▶ _DATASET CONTENT_
◇ ◇ ◇ ◇ ◇
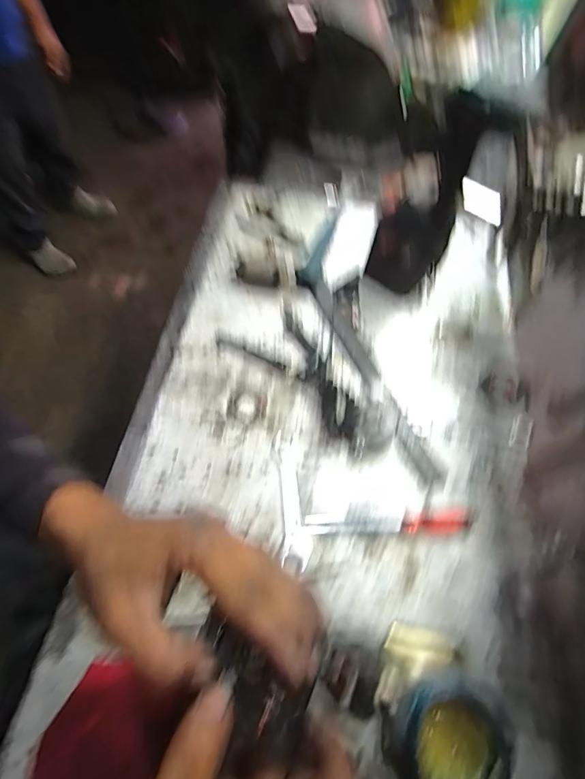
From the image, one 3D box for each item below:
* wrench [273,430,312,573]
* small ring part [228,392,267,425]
[{"bbox_3d":[-0.001,0.144,0.530,0.036,0.012,0.171,-3,64,-6],"label":"wrench"},{"bbox_3d":[-0.067,0.028,0.590,0.055,0.011,0.049,4,64,-2],"label":"small ring part"}]

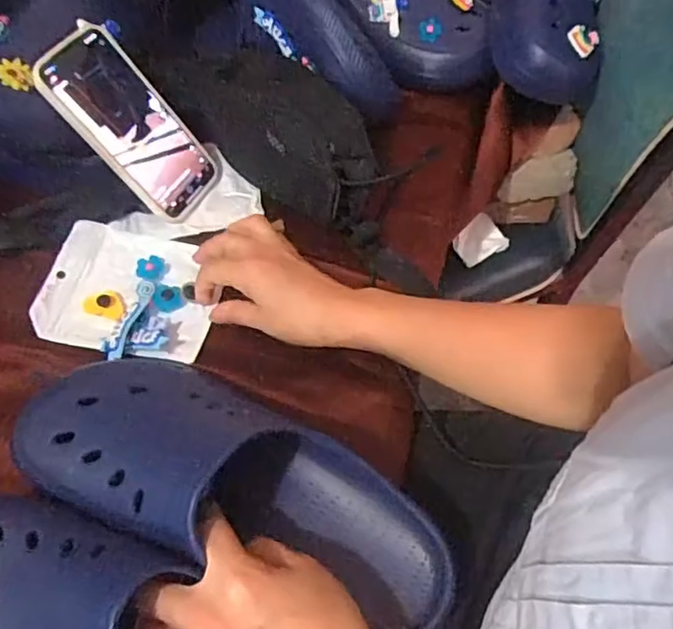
◇ ◇ ◇ ◇ ◇
▶ _TASK OBJECTIVE_
Pictures are not part of the copy; transcribe the rest of the data verbatim.

▶ _THE ANSWER_
From the image, one 3D box for each item below:
* wrench [273,430,312,573]
* small ring part [228,392,267,425]
[{"bbox_3d":[-0.001,0.144,0.530,0.036,0.012,0.171,-3,64,-6],"label":"wrench"},{"bbox_3d":[-0.067,0.028,0.590,0.055,0.011,0.049,4,64,-2],"label":"small ring part"}]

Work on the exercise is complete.